**What you should do**
Turn every line of the material below into a JSON list of strings, one string per line, skipping blank lines and leaving out the picture markers.

====================

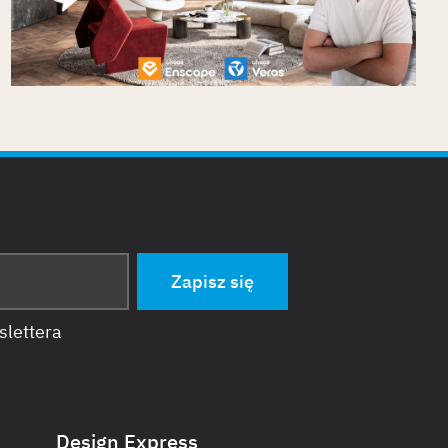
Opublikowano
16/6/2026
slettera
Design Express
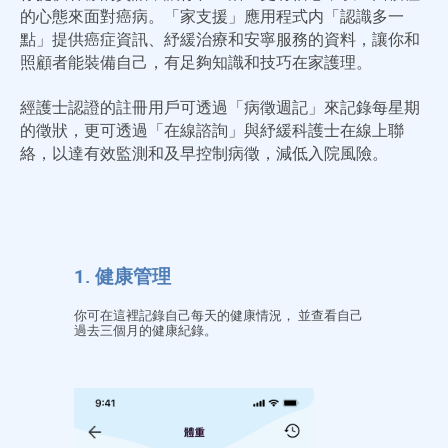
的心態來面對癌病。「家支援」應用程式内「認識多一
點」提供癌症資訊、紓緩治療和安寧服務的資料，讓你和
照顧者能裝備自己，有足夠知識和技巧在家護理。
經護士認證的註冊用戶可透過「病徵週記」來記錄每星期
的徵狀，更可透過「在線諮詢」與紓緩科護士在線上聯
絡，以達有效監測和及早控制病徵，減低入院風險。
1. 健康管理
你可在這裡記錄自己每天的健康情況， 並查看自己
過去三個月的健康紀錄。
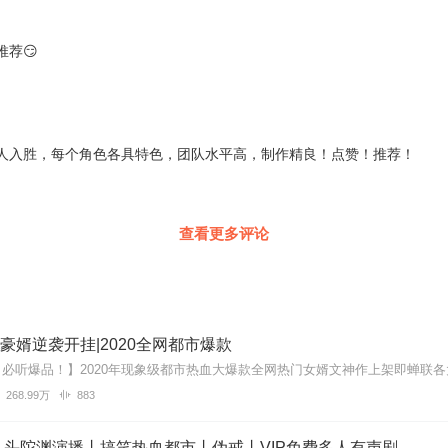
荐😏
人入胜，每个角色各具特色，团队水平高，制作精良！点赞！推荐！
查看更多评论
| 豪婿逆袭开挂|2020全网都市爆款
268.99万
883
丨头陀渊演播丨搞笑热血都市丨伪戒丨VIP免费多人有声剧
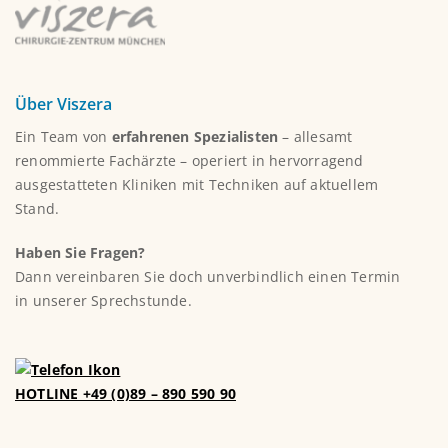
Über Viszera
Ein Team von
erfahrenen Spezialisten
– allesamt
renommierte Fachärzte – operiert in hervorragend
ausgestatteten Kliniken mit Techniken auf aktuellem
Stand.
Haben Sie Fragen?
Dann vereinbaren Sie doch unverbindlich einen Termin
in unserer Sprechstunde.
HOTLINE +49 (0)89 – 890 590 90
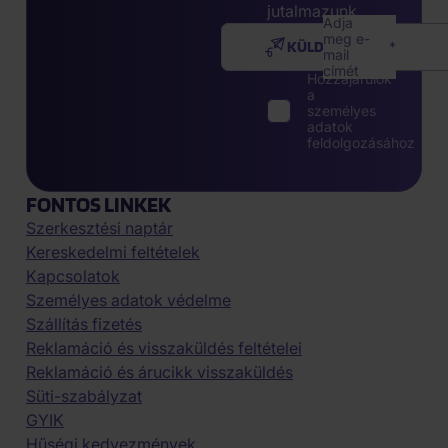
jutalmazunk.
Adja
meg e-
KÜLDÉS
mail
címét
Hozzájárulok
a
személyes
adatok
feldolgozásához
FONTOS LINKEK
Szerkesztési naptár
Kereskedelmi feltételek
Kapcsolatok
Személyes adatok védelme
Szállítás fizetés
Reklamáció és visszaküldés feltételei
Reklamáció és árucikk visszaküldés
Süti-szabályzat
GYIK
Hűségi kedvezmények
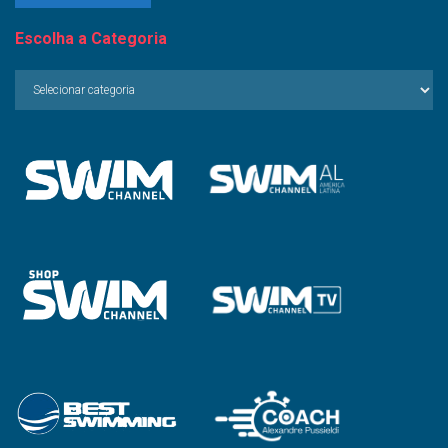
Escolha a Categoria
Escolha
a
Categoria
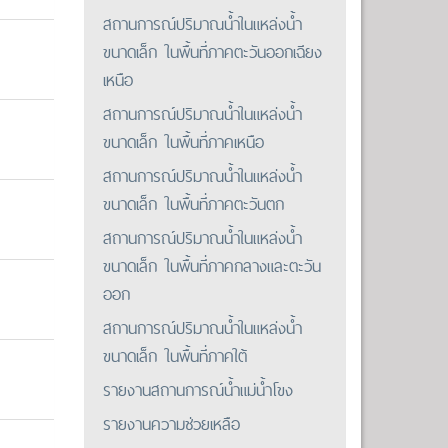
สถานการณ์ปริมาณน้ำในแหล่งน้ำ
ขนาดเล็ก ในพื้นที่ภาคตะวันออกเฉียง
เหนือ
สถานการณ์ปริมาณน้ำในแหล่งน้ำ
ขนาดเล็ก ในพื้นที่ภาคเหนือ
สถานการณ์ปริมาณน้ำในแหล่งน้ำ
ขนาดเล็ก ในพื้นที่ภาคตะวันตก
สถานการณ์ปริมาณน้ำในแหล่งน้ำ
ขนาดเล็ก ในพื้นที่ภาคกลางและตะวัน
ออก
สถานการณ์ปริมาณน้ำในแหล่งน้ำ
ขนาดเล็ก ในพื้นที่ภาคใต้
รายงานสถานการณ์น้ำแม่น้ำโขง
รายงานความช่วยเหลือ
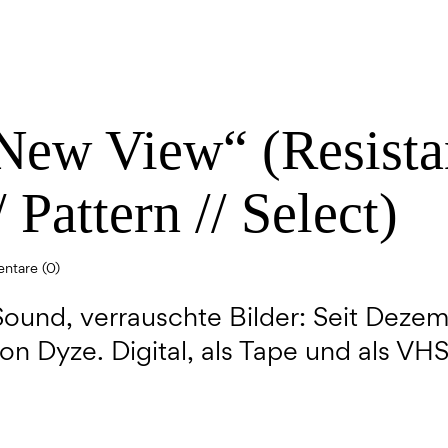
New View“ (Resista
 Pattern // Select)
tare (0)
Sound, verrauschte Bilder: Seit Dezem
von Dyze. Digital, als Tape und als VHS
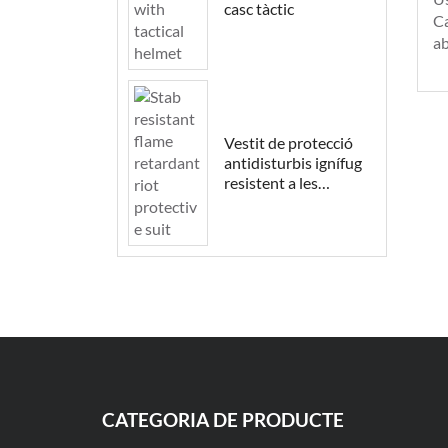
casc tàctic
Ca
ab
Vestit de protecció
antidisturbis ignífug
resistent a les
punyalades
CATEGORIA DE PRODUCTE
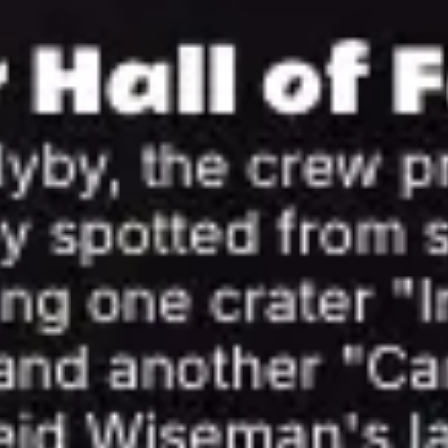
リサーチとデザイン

====================

**Written response**
[
  "Opublikowano",
  "16/6/2026",
  "slettera",
  "Design Express",
  "的心態來面對癌病。「家支援」應用程式内「認識多一",
  "點」提供癌症資訊、紓緩治療和安寧服務的資料，讓你和",
  "照顧者能裝備自己，有足夠知識和技巧在家護理。",
  "經護士認證的註冊用戶可透過「病徵週記」來記錄每星期",
  "的徵狀，更可透過「在線諮詢」與紓緩科護士在線上聯",
  "絡，以達有效監測和及早控制病徵，減低入院風險。",
  "1. 健康管理",
  "你可在這裡記錄自己每天的健康情況， 並查看自己",
  "過去三個月的健康紀錄。",
  "荐😏",
  "人入胜，每个角色各具特色，团队水平高，制作精良！点赞！推荐！",
  "查看更多评论",
  "| 豪婿逆袭开挂|2020全网都市爆款",
  "268.99万",
  "883",
  "丨头陀渊演播丨搞笑热血都市丨伪戒丨VIP免费多人有声剧",
  "Über Viszera",
  "Ein Team von",
  "erfahrenen Spezialisten",
  "– allesamt",
  "renommierte Fachärzte – operiert in hervorragend",
  "ausgestatteten Kliniken mit Techniken auf aktuellem",
  "Stand.",
  "Haben Sie Fragen?",
  "Dann vereinbaren Sie doch unverbindlich einen Termin",
  "in unserer Sprechstunde.",
  "HOTLINE +49 (0)89 – 890 590 90",
  "jutalmazunk.",
  "Adja",
  "meg e-",
  "KÜLDÉS",
  "mail",
  "címét",
  "Hozzájárulok",
  "a",
  "személyes",
  "adatok",
  "feldolgozásához",
  "FONTOS LINKEK",
  "Szerkesztési naptár",
  "Kereskedelmi feltételek",
  "Kapcsolatok",
  "Személyes adatok védelme",
  "Szállítás fizetés",
  "Reklamáció és visszaküldés feltételei",
  "Reklamáció és árucikk visszaküldés",
  "Süti-szabályzat",
  "GYIK",
  "Hűségi kedvezmények",
  "Escolha a Categoria",
  "Escolha",
  "a",
  "Categoria",
  "สถานการณ์ปริมาณน้ำในแหล่งน้ำ",
  "ขนาดเล็ก ในพื้นที่ภาคตะวันออกเฉียง",
  "เหนือ",
  "สถานการณ์ปริมาณน้ำในแหล่งน้ำ",
  "ขนาดเล็ก ในพื้นที่ภาคเหนือ",
  "สถานการณ์ปริมาณน้ำในแหล่งน้ำ",
  "ขนาดเล็ก ในพื้นที่ภาคตะวันตก",
  "สถานการณ์ปริมาณน้ำในแหล่งน้ำ",
  "ขนาดเล็ก ในพื้นที่ภาคกลางและตะวัน",
  "ออก",
  "สถานการณ์ปริมาณน้ำในแหล่งน้ำ",
  "ขนาดเล็ก ในพื้นที่ภาคใต้",
  "รายงานสถานการณ์น้ำแม่น้ำโขง",
  "รายงานความช่วยเหลือ",
  "New View“ (Resista",
  " Pattern // Select)",
  "tare (0)",
  "Sound, verrauschte Bilder: Seit Dezem",
  "von Dyze. Digital, als Tape und als VHS",
  "casc tàctic",
  "Ca",
  "ab",
  "Vestit de protecció",
  "antidisturbis ignífug",
  "resistent a les",
  "punyalades",
  "CATEGORIA DE PRODUCTE",
  "リサーチとデザイン"
]